En optant pour un point de vue subjectif, voire immersif, le réalisateur fait le choix d’une mise en scène très sensorielle. La bande son, remarquablement travaillée, apporte une dimension psychotique qui, alliée à un montage percutant et explosif, participe à l’élaboration d’un trip sensitif ultra-violent. Une esthétique qui n’est pas sans rappeler la trilogie des Pusher de Nicolas Winding Refn, une référence au réalisateur Danois que le français pousse jusque dans le choix de l’acteur thaïlandais, Vithaya Pansringarm, aperçu dans Only God Forgives. Et même si elle n’est pas le cœur du film, centré davantage sur le parcours initiatique du héro, la structure sociale de la prison fascine le réalisateur qui recrée un paysage carcéral aussi réaliste qu’anxiogène. La cellule des samouraïs avec leurs codes et leurs rituels, le gymnase des boxeurs thaï devenus des prisonniers privilégiés ou encore les ladyboys, détenus transgenres, qui jouent un rôle essentiel dans la vie sexuelle de la micro-société.Photo du film UNE PRIÈRE AVANT L’AUBEFilmer les corps, voici la réelle ambition de Jean-Stéphane Sauvaire. La photo du film est très organique, les personnages se racontent à travers leurs peaux marquées, leurs cicatrices et leurs tatouages. Le corps se mue en uniforme, parfois en armure, unique instrument pour interagir avec les autres. Billy ne parle pas la langue, c’est alors un langage corporel qui s’installe. Ce rapport immédiat et physique impose une attitude bestiale. Le verbe est remplacé par une violence primitive, animale.

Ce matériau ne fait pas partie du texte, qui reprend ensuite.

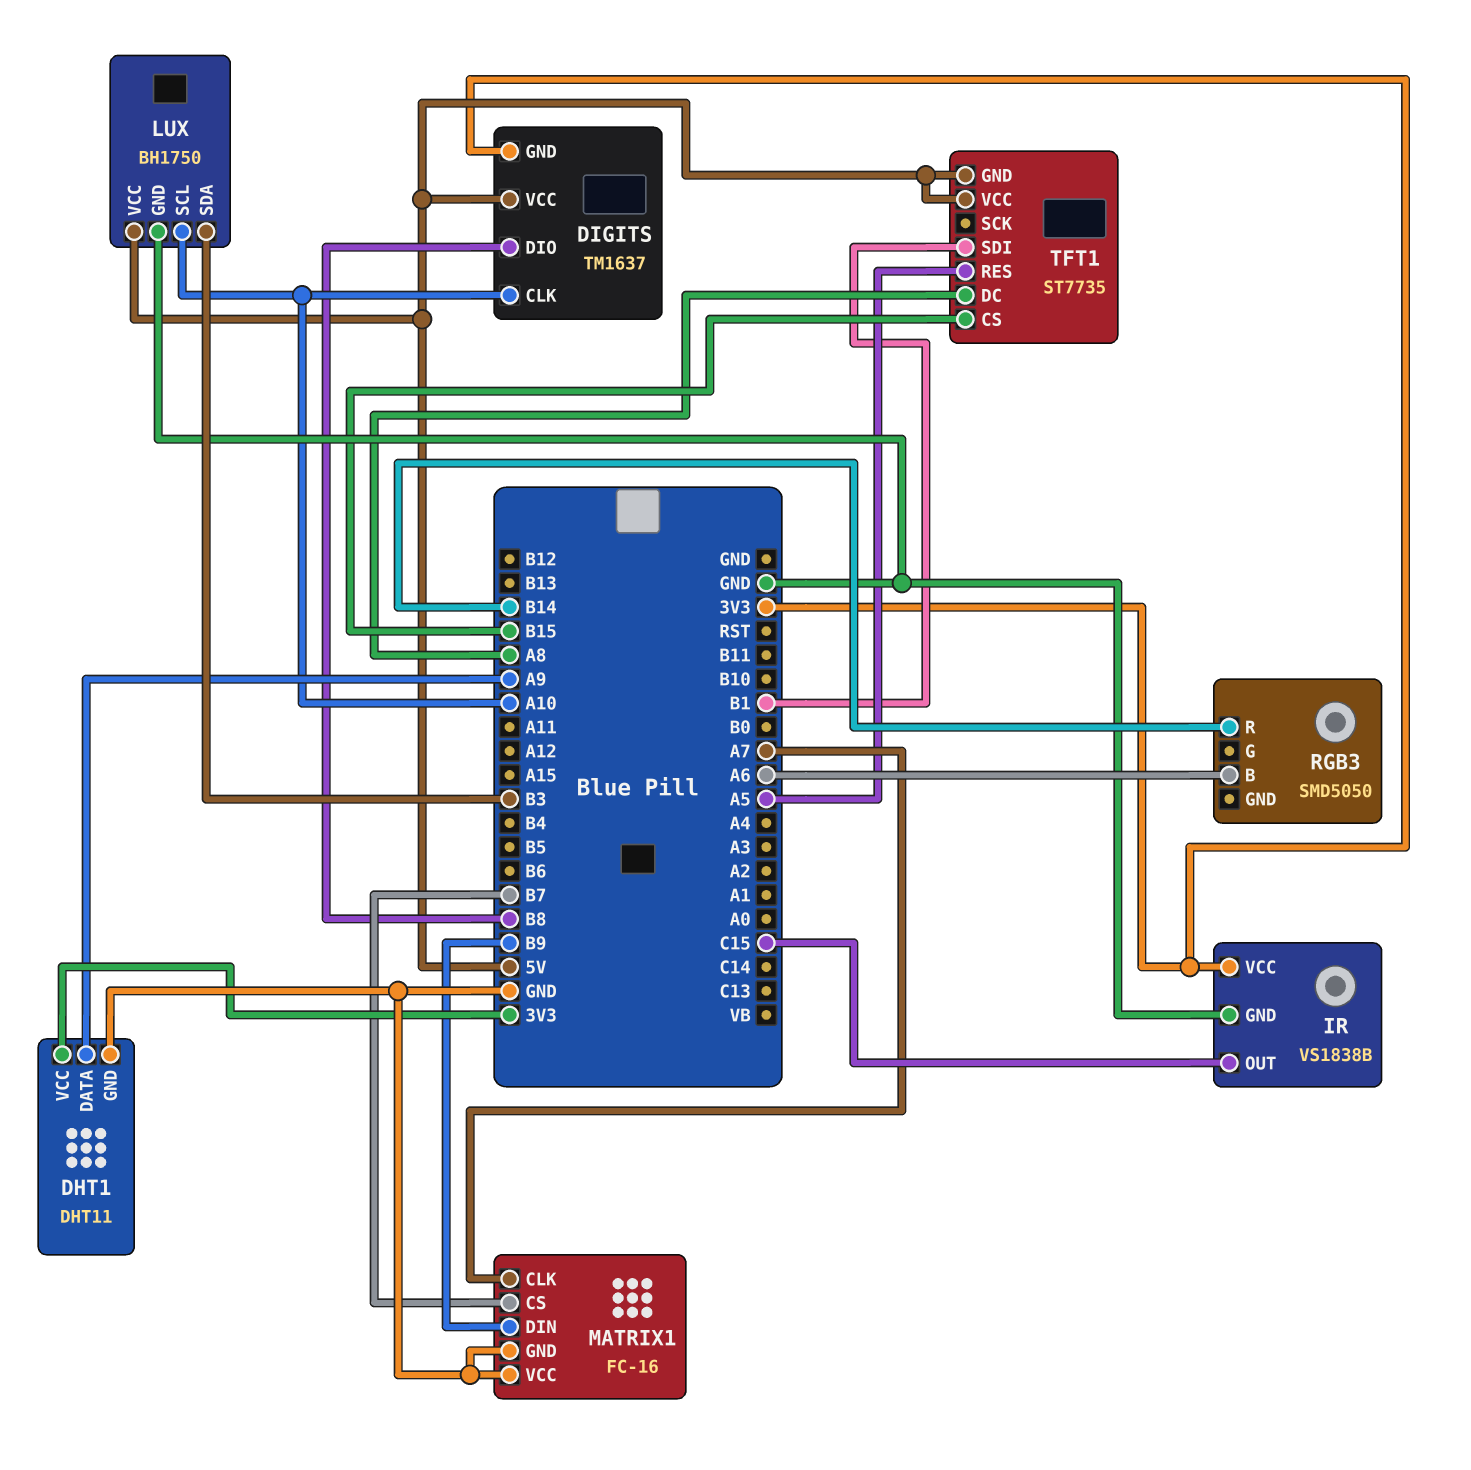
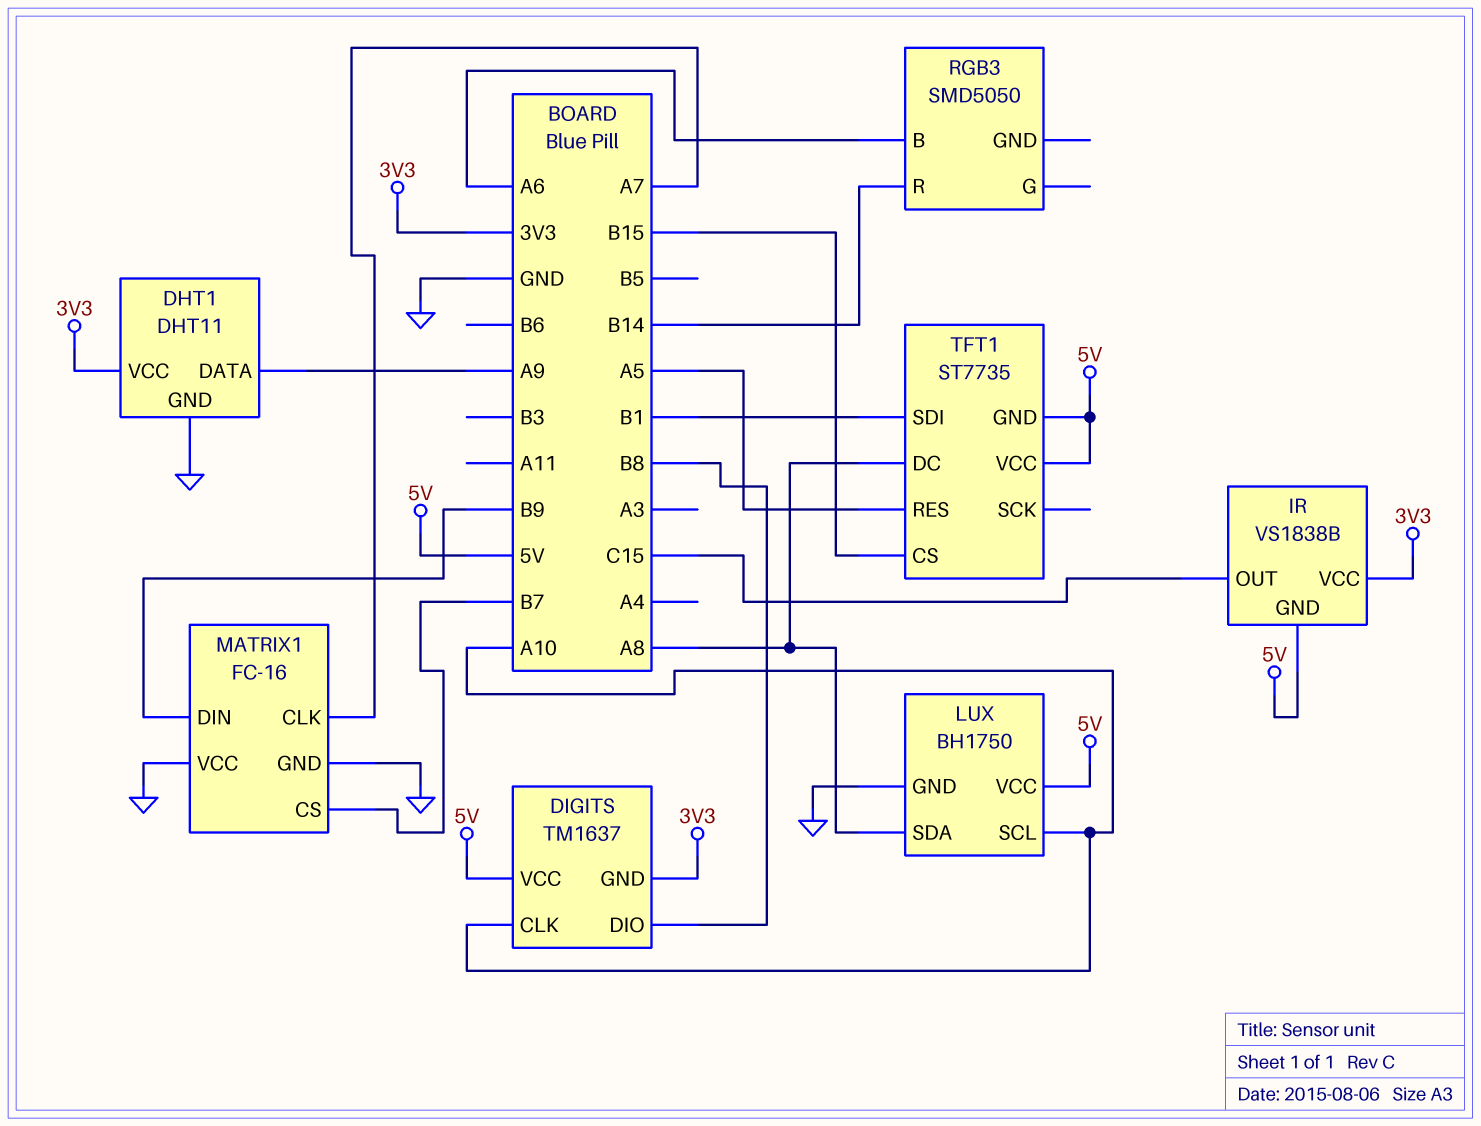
IR pin GND: GND -> 5V
LUX pin SDA: B3 -> A8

Dès lors soumis à rude épreuve, le corps devient la seule arme pour survivre. Tout passe à travers lui, l’intégration, les rituels, l’humiliation, l’expiation et l’émancipation. Ce qui se joue à l’intérieur de cette iconographie charnelle c’est le rapport de force entre la masse et l’individu. Marquées par une grande promiscuité, les prisons thaïlandaises sont surpeuplées, les cadres sont constamment saturés de corps qui s’entassent, s’entrechoquent et se malmènent. Billy doit lutter pour ne pas se faire submerger par la masse informe. Survivre à la prison c’est préserver son individualité face à la foule qui absorbe toute humanité.Photo du film UNE PRIÈRE AVANT L’AUBEL’immersion dans l’univers carcéral est rude, le réalisateur nous attrape sans ménagement par le col et nous plonge au beau milieu de cet enfer de chair et d’acier. On peut sentir la moiteur des geôles thaïlandaises, toucher la crasse des cachots corrodés par l’amertume de la sueur des corps entassés.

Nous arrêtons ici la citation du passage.